#### [Work request]
After finding the line with "Sie ihn bitte direkt." in the entries below, retype exactly each line from there through the line with "volop aandacht kreeg.", including that final line.

[Stored data entries]

========================================================================

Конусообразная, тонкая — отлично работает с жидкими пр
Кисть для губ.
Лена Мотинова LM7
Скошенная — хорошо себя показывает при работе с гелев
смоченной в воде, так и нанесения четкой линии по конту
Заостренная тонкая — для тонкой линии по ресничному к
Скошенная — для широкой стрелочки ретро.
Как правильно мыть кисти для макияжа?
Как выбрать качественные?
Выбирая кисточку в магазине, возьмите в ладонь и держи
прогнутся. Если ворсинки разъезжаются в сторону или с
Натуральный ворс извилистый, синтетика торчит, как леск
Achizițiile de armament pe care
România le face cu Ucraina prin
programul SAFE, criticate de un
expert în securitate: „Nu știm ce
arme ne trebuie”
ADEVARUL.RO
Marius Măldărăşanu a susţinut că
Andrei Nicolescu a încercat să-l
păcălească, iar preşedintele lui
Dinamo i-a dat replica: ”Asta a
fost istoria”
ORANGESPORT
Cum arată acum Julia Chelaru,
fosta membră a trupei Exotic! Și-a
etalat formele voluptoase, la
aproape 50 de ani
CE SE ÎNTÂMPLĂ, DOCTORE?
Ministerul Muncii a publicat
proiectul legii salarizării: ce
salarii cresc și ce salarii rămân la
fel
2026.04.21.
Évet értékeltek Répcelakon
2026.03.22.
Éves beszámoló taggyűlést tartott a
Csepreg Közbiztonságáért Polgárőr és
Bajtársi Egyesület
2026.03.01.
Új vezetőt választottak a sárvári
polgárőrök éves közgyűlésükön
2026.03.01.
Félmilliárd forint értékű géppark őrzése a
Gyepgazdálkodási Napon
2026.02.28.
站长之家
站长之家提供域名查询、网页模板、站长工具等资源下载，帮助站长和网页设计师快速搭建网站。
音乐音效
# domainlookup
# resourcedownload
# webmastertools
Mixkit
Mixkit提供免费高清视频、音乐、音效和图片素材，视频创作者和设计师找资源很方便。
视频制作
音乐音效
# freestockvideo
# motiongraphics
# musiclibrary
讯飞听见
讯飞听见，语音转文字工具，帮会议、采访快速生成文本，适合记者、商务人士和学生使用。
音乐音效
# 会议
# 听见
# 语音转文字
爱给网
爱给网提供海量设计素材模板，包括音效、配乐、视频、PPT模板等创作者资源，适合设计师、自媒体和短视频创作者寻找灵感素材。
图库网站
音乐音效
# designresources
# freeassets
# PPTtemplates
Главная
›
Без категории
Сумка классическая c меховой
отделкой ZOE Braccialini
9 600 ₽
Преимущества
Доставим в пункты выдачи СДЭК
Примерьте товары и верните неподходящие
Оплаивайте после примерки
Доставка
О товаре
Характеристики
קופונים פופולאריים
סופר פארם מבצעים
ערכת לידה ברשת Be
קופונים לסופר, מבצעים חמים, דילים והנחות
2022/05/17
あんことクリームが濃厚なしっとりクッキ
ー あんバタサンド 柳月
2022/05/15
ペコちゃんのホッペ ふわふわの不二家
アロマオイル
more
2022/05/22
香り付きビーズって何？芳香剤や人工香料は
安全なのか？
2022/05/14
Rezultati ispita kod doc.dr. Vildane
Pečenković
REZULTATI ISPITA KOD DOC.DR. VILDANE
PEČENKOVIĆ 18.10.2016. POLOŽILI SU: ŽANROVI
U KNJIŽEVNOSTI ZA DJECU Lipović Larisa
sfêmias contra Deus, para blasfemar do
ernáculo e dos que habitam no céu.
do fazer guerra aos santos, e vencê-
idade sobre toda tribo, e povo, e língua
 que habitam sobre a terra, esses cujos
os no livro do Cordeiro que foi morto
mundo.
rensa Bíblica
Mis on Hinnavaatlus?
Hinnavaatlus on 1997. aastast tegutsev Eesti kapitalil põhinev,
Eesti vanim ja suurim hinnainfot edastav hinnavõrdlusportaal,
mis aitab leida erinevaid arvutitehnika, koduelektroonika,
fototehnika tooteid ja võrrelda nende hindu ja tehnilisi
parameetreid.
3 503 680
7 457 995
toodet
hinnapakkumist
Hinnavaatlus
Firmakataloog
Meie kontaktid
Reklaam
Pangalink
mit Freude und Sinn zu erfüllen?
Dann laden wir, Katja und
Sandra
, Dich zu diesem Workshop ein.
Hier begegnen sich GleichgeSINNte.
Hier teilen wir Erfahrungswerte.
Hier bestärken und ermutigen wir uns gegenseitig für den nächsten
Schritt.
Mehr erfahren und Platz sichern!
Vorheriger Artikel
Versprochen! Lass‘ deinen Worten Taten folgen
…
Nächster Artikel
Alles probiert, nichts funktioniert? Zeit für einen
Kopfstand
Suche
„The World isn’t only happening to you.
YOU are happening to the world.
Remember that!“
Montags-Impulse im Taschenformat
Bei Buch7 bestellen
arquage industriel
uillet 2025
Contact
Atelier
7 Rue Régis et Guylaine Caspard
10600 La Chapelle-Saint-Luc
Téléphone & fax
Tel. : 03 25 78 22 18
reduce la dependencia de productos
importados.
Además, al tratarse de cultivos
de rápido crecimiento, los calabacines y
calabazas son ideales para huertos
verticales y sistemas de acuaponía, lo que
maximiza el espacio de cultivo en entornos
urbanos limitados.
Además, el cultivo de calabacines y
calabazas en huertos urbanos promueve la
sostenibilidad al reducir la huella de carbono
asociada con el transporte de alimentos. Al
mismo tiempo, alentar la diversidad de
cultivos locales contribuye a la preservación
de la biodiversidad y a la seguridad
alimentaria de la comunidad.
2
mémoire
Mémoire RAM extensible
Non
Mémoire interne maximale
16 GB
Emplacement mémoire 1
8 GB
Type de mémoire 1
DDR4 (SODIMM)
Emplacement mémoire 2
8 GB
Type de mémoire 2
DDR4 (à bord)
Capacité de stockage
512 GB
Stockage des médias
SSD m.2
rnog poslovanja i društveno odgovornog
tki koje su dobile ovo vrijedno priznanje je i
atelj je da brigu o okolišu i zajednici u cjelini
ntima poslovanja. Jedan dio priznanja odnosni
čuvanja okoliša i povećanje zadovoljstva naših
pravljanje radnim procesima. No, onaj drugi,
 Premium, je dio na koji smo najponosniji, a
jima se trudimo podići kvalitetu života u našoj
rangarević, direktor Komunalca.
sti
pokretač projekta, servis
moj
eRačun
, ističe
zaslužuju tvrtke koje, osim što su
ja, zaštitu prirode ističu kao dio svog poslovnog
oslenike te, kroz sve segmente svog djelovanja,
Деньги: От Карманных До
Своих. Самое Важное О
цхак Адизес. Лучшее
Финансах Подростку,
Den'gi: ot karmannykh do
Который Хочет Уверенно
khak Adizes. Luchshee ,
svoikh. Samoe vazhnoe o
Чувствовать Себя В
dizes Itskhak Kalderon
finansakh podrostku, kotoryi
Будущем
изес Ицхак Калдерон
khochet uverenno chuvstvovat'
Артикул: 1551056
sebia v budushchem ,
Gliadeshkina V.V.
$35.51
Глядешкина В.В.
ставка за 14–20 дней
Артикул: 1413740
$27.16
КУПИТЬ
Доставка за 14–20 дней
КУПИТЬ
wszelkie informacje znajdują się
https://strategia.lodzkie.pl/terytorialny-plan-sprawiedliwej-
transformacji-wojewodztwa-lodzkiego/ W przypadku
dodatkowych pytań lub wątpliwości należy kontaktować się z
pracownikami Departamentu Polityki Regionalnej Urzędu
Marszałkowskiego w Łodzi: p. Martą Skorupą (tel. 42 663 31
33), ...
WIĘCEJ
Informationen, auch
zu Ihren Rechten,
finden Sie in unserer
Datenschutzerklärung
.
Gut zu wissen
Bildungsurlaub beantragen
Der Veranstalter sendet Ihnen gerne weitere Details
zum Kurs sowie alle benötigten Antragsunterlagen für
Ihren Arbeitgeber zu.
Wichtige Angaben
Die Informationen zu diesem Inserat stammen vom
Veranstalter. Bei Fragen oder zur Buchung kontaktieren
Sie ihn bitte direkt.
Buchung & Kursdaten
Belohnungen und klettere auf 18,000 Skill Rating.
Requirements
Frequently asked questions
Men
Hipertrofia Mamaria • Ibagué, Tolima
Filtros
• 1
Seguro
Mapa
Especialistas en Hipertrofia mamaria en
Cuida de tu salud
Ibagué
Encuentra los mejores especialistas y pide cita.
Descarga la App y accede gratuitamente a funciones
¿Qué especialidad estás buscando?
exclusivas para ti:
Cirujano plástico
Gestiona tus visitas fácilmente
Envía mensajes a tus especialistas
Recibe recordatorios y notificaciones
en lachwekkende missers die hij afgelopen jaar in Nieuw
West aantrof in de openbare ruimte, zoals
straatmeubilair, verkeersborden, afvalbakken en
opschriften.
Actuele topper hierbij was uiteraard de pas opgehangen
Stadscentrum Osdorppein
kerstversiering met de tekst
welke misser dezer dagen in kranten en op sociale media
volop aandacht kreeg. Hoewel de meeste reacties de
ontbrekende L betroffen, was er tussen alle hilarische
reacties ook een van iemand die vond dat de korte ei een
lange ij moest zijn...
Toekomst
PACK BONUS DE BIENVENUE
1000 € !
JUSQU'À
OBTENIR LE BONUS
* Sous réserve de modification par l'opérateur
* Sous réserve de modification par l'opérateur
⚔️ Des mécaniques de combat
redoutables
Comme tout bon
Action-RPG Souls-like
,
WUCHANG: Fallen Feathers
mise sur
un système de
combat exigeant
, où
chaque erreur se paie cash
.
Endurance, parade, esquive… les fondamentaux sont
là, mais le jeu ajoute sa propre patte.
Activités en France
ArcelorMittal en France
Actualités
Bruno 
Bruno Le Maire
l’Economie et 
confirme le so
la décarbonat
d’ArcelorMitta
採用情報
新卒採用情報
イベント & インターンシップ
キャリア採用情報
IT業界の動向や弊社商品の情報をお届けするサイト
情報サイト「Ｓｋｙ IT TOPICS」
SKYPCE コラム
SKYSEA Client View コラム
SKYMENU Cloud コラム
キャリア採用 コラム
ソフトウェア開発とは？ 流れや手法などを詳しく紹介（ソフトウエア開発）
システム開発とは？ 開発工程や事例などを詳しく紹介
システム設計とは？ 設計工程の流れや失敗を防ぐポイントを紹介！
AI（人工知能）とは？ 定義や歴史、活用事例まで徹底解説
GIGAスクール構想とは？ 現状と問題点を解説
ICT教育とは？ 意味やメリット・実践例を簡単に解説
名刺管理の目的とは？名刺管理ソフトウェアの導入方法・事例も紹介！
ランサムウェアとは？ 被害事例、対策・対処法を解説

========================================================================

#### [Answer to this problem]
Sie ihn bitte direkt.
Buchung & Kursdaten
Belohnungen und klettere auf 18,000 Skill Rating.
Requirements
Frequently asked questions
Men
Hipertrofia Mamaria • Ibagué, Tolima
Filtros
• 1
Seguro
Mapa
Especialistas en Hipertrofia mamaria en
Cuida de tu salud
Ibagué
Encuentra los mejores especialistas y pide cita.
Descarga la App y accede gratuitamente a funciones
¿Qué especialidad estás buscando?
exclusivas para ti:
Cirujano plástico
Gestiona tus visitas fácilmente
Envía mensajes a tus especialistas
Recibe recordatorios y notificaciones
en lachwekkende missers die hij afgelopen jaar in Nieuw
West aantrof in de openbare ruimte, zoals
straatmeubilair, verkeersborden, afvalbakken en
opschriften.
Actuele topper hierbij was uiteraard de pas opgehangen
Stadscentrum Osdorppein
kerstversiering met de tekst
welke misser dezer dagen in kranten en op sociale media
volop aandacht kreeg. Hoewel de meeste reacties de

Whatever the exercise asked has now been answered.